The Tories have entrenched views in regards dealing with poverty and social problems. From what I've seen of the conference so far, they also have very entrenched views on education (the "traditional" approach apparently fits all) and on the economy. It started with Boris Johnson praising bankers and speaking out against regulation, showing just how in touch he is with the views of British voters. In a throwback to the ideology of Thatcher, he supported low taxation and light regulation for the financial sector while backing cuts and pay freezes for other workers.

Then George Osborne took up the mantle. Mr Osborne was at pains to paint himself as the "honest man" of British politics. "We're all in this together" he said, referring to the economic situation. He called for a public sector pay freeze, which has drawn criticism from the Unions. He pledged to save £3billion by cutting departmental budgets, to ensure that child trust finds and tax credits will only go to the poorest families and to cut the cost of government.

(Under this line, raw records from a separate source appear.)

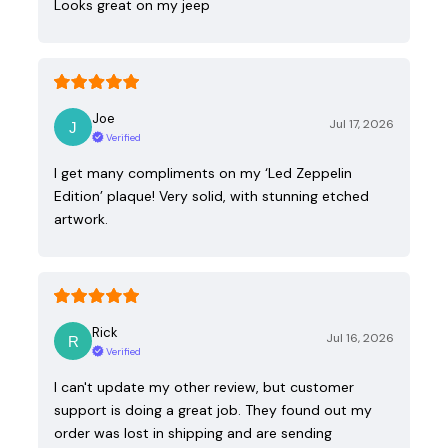
Looks great on my jeep
Joe
Jul 17, 2026
Verified
I get many compliments on my ‘Led Zeppelin
Edition’ plaque! Very solid, with stunning etched
artwork.
Rick
Jul 16, 2026
Verified
I can't update my other review, but customer
support is doing a great job. They found out my
order was lost in shipping and are sending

There's also the targeted reduction of those in receipt of incapacity benefit. While I recognise that many people are trapped by the benefits system and that reform is necessary, the right approach is to regularly re-assess every case on its own merits - not to make arbitrary targets in this way.

It will be interesting to see what the public make of this. Mr Osborne's main argument was that there can be no easy decisions. However, the fact that the Tories still find public sector workers easy targets and have ruled out tax cuts for the wealthy only in the short term suggests that, despite this "honesty" from Mr Osborne, they're still the same old Tories.

Cameron plays down EU split

David Cameron has come under a bit of pressure over his position on the Lisbon Treaty. Recently, he's claimed to support a referendum on the Treaty but now appears to have back-pedalled a bit.

This comes after Irish voters, at the second time of asking, gave their government the "Yes" vote it wanted to ratify the Treaty. A victory for the "if at first you don't get your way, keep trying till you do" kind of government.

Ireland's "Yes" vote means that Mr Cameron has been asked what action he will take if the Lisbon Treaty comes into force before the next election. His response so far has been to say nothing, arguing that doing so would undermine discussions taking place in Poland and the Czech Republic, which are expected to ratify shortly.

It's made life a bit difficult for the Tory leader, who would rather not be talking about Europe. But he hasn't really helped himself. You see, the Tory promise of a referendum was on the basis of "his party winning power before the treaty is ratified by all 27 EU states".

An apparent rift between Cameron and Mayor of London Boris Johnson has created further problems for the Tory leader.

Lib Dem leader Nick Clegg said that the Irish "Yes" vote "finally puts to rest years of wrangling over Europe’s future and paves the way for a stronger and more democratic European Union." He added that "the worst thing would be to re-open this self-indulgent debate...The Conservatives are already embarrassing themselves...on Europe...The EU offers us safety in numbers and this is why best place for Britain remains at the very heart of Europe.”

It will be interesting to see what the Tories make of this in the days to come. It seems that the old divisions on Europe will soon be painfully obvious.